- Tareas a realizar
1/ Según el texto sobre la política exterior de México, ¿a qué llevó a México la renuncia a hacer política exterior?
2/ Prosigue, por favor, el texto sobre la política exterior de México a partir de su última oración.

- Pasaje seleccionado

####################

La renuncia a hacer política exterior llevó a México al ridículo en vez de a una alianza bienhechora. Esta es la dura lección de estos días en que sin ton ni son recorrimos el continente con la esperanza de que la buena vecindad se interpusiera a nuestro favor y los países del Sur aceptaran sin remilgos la decisión del amo.
No ocurrió así para fortuna de América Latina y de México. Las diferencias siguen contando y los intereses por más que se acerquen por obra y gracia de la globalidad siguen al mando y determinan acciones y conductas singulares, antes de confluir en la gran licuadora de la modernidad global.
Si vamos o no a aprender esta lección está por verse. Nuestra capacidad de aprendizaje se nos presenta hoy erosionada, a pesar de que las virtudes del pragmatismo sigan entre nosotros. Sin embargo, con decisiones después de las doce, ya no al cuarto para la hora sino después del tiempo señalado, nuestro signo y rumbo es el del desastre y no habrá de persistir en él quién nos salve a tiempo. Siempre habrá quien se disponga a recoger los restos pero eso no puede ser consuelo para nadie.
Las señales de la economía no son optimistas, aunque el crecimiento esperado sea positivo y superior al de la población. No asegura recuperación alguna en el empleo productivo y remunerador y los jóvenes que empiezan a dejar de serlo no pueden gestar en sus perspectivas aliento alguno. Tampoco pueden hacerlo quienes entran a la edad madura o los que se mueven entre los viejos, tan vilipendiados por los portavoces de la Roca Tarpeya al revés que encontraron en la pensión universal mínima el veneno del populismo por todos tan temido. Con una juventud perpleja y víctima de la carencia de expectativas y esperanzas, no hay bono demográfico que recoger, ni imagen de México que presentar ante el mundo. De aquí la urgencia de retomar la tradición única mexicana de la política exterior independiente y de inscribir en ella el discurso de renovación de la democracia y del Estado, sin la cual no habrá nunca una buena economía política del crecimiento. Tampoco desarrollo ni equidad, que es lo que el país reclama cada vez que se le convoca y pueda manifestarse.

####################

- Material proporcionado
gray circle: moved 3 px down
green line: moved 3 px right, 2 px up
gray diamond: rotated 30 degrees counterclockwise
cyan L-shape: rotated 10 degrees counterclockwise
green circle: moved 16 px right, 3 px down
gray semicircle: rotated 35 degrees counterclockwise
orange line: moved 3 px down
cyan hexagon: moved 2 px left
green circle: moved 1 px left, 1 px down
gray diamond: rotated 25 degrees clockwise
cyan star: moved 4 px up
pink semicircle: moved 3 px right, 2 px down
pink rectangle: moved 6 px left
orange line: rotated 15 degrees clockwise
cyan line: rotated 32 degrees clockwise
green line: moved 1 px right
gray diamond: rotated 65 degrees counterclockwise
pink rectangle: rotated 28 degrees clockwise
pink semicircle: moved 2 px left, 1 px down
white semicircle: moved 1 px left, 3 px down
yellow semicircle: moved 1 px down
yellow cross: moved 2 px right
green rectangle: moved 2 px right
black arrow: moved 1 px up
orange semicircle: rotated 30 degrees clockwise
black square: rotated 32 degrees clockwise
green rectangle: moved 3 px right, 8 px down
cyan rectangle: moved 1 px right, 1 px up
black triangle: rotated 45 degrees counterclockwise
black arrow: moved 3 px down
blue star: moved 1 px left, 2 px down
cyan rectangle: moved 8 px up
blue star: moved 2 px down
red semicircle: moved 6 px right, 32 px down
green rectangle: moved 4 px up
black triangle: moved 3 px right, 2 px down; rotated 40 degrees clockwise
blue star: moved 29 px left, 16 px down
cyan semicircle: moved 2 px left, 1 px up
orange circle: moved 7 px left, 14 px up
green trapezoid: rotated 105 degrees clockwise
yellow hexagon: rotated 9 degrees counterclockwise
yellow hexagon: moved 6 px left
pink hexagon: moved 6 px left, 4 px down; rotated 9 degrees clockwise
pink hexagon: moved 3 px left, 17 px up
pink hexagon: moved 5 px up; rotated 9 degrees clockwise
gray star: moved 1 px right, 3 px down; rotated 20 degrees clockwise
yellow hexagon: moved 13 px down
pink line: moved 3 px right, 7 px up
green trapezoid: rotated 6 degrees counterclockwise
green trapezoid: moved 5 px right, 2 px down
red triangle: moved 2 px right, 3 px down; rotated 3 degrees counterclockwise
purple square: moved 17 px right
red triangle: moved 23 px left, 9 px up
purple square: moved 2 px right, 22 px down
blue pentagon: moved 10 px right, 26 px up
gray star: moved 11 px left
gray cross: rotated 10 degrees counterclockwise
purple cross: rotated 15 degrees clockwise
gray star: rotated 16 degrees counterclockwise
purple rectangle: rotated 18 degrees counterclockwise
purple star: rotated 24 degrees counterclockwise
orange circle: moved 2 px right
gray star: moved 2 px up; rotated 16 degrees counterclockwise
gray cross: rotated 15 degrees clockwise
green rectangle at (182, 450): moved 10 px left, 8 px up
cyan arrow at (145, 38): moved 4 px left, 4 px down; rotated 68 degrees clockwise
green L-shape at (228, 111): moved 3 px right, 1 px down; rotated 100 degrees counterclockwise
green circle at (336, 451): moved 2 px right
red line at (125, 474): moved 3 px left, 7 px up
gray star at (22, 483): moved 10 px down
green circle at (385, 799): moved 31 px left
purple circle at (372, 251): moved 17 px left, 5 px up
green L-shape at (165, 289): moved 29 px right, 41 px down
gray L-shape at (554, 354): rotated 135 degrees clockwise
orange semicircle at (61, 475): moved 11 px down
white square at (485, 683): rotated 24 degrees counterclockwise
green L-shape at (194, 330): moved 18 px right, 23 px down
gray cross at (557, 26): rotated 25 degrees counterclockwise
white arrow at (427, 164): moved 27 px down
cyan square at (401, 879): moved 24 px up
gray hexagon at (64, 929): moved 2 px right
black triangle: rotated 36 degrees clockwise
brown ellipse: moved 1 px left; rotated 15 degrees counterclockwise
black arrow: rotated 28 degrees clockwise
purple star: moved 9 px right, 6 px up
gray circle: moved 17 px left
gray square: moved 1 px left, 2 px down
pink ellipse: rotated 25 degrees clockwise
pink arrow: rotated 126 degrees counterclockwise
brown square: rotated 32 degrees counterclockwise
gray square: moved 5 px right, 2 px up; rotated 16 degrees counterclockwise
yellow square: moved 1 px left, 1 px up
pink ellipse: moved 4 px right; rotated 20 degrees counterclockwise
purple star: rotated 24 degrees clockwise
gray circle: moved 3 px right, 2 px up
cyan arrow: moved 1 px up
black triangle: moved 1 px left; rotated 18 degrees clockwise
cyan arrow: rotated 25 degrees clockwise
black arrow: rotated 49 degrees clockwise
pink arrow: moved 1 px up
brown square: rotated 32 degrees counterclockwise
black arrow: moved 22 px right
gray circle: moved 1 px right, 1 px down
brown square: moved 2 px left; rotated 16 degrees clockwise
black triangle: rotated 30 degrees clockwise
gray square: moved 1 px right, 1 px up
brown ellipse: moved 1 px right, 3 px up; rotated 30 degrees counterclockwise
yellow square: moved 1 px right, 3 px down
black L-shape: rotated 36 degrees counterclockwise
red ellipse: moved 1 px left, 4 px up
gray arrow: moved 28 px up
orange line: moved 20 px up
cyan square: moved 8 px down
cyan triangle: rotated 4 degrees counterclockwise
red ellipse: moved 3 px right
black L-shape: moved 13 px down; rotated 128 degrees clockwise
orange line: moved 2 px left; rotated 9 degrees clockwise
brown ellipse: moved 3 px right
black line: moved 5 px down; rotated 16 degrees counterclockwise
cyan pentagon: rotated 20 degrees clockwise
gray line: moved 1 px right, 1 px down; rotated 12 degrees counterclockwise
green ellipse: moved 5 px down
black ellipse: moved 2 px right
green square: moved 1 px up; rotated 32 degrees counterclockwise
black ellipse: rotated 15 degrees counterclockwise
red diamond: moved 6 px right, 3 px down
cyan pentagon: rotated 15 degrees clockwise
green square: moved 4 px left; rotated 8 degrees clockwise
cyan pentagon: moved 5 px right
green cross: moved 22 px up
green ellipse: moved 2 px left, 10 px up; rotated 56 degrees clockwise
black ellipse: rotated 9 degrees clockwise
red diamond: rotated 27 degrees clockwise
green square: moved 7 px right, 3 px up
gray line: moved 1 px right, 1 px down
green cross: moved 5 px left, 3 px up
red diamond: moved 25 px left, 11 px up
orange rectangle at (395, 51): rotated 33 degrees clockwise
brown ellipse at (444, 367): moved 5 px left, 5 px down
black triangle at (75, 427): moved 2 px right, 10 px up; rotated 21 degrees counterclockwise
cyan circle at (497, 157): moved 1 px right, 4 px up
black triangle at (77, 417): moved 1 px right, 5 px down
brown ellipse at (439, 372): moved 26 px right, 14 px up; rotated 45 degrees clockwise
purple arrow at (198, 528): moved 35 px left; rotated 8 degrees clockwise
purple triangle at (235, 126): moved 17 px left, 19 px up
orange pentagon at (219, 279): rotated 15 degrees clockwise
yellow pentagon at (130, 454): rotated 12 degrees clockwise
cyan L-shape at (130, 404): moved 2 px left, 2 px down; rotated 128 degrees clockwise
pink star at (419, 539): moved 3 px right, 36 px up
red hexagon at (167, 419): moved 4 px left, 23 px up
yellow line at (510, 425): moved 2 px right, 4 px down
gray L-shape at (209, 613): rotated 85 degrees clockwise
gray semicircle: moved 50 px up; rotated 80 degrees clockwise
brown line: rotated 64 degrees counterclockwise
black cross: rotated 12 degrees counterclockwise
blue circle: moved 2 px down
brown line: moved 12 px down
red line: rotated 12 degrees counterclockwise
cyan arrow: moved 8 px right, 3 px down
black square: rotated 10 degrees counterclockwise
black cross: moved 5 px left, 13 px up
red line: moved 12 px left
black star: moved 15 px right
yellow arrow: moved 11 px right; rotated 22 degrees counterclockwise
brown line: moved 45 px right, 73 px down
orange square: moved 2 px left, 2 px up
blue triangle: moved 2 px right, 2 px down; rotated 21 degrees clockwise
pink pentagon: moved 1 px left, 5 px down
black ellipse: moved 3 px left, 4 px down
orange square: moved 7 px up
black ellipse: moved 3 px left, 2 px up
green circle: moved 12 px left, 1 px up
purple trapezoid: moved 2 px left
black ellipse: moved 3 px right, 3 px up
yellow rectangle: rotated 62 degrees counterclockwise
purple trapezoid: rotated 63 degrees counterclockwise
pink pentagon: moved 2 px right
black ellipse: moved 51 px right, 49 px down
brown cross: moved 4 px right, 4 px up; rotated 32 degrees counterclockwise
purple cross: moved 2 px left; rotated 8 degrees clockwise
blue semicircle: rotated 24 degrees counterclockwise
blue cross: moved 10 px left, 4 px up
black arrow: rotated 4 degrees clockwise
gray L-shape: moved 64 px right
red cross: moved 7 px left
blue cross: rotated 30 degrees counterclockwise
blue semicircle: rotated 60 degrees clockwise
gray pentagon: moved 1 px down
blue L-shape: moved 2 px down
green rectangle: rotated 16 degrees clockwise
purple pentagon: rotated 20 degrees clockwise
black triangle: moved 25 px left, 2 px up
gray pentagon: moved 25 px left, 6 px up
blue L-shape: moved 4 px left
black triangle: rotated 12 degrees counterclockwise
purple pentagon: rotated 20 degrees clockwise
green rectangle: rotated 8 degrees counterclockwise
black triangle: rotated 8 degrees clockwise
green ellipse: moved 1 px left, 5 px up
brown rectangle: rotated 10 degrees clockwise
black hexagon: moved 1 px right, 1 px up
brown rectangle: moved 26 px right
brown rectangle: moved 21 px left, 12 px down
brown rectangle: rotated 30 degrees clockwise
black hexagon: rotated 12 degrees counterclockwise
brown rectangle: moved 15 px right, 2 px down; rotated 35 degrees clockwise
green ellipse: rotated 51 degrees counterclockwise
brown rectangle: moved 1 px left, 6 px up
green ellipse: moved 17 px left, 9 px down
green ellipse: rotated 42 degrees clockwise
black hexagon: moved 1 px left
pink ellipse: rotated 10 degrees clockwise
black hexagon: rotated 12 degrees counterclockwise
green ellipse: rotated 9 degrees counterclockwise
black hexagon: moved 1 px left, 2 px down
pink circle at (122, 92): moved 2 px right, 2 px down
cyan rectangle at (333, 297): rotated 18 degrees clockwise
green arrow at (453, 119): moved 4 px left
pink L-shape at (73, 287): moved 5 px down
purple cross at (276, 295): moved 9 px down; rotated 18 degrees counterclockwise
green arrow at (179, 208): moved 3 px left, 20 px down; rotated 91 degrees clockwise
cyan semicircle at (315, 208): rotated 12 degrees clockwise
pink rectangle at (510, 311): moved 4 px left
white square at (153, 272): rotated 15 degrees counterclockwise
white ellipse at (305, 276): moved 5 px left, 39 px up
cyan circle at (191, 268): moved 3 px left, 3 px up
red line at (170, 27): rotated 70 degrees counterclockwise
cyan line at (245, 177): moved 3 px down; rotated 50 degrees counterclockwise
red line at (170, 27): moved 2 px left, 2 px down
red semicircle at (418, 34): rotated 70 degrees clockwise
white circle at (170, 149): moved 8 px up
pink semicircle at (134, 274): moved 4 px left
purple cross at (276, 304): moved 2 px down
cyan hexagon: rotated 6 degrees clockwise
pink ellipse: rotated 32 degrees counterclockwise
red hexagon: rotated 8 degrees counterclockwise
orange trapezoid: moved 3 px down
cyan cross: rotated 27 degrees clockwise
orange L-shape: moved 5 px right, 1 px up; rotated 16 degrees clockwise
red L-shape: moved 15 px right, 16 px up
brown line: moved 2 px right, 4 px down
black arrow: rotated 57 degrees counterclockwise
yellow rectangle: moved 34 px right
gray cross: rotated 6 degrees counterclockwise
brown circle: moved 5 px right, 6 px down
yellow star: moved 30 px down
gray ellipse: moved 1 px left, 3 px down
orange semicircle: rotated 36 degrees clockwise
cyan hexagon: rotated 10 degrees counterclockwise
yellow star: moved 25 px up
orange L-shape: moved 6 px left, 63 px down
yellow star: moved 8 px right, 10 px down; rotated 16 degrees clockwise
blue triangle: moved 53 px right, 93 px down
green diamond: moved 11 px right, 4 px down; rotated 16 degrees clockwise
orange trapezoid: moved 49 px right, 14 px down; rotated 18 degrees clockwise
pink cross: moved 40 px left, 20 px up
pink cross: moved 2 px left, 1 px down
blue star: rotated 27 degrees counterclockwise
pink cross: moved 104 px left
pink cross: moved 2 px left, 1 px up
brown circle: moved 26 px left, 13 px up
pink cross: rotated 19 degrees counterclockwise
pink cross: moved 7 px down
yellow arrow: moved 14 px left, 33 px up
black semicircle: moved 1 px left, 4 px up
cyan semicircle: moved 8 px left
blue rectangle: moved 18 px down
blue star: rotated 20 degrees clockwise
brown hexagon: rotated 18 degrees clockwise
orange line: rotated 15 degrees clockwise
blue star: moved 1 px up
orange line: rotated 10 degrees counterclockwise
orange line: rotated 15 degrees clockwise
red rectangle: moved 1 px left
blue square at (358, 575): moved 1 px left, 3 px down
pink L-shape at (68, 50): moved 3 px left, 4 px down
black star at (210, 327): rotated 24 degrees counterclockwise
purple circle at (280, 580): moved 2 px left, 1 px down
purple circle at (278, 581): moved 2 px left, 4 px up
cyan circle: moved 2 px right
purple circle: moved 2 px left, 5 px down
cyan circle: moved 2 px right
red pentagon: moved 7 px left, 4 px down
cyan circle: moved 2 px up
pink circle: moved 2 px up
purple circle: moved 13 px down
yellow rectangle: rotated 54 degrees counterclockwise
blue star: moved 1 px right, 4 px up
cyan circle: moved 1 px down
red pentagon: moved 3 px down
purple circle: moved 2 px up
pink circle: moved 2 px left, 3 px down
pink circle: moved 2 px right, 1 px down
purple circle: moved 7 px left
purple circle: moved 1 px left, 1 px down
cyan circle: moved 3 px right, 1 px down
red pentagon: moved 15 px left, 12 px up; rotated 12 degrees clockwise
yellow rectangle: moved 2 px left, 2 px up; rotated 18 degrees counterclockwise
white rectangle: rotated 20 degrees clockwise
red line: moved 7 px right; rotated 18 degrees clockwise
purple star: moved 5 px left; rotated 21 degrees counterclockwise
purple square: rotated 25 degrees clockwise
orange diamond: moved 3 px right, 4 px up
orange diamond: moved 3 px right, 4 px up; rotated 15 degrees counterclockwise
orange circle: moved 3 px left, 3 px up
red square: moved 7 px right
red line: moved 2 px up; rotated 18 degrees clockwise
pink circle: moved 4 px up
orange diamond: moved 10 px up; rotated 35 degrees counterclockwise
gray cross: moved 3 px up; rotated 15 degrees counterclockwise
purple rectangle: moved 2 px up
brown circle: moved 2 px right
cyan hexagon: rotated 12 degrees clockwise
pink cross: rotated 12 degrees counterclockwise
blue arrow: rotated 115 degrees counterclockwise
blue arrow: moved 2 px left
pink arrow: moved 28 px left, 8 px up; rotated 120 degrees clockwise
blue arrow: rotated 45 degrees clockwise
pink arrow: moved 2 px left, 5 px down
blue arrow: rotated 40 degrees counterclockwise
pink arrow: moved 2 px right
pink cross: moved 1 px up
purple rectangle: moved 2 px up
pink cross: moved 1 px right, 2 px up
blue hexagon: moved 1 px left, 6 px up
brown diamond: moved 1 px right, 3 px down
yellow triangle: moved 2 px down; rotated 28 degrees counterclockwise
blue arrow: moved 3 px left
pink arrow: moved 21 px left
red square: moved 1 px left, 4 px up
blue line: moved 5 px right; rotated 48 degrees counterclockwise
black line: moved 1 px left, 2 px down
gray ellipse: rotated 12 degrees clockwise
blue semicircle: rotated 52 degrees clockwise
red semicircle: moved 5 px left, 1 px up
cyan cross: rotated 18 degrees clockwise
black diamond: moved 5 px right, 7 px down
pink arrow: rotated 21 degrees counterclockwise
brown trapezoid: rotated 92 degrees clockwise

####################

- Conjunto de respuestas
1/ Al ridículo, en vez de a una alianza bienhechora.

2/
La manifestación de masas, colectiva, no es antidemocrática por definición. En muchos casos, como ha sido el nuestro en 1968, o en las marchas de la Tendencia Democrática, o apenas ayer en torno al rechazo al desafuero de Andrés Manuel López Obrador, la manifestación callejera alerta y oxigena, abre veredas y caminos para un intercambio político más sano y es cuando el poder del Estado puede demostrar su aptitud para conducir en paz los asuntos públicos de la sociedad. En esta ocasión sacando fuerzas de flaqueza extrema, más extrema que la pobreza que todavía aqueja a grandes números de mexicanos, el Estado pudo poner por delante la razón política y la propia razón de ser del Estado y corrigió en rumbo esperando que las otras fuerzas que lo hacen posible como tal, como Estado plural y democrático, respondan en consecuencia. En esas estamos y serán estos días todavía días de prueba para los actores directos de la política, partidos y grupos organizados de la sociedad y de la economía, pero también para todos aquellos que buscan participar en la construcción de una sociedad habitable y segura, democrática por añadidura.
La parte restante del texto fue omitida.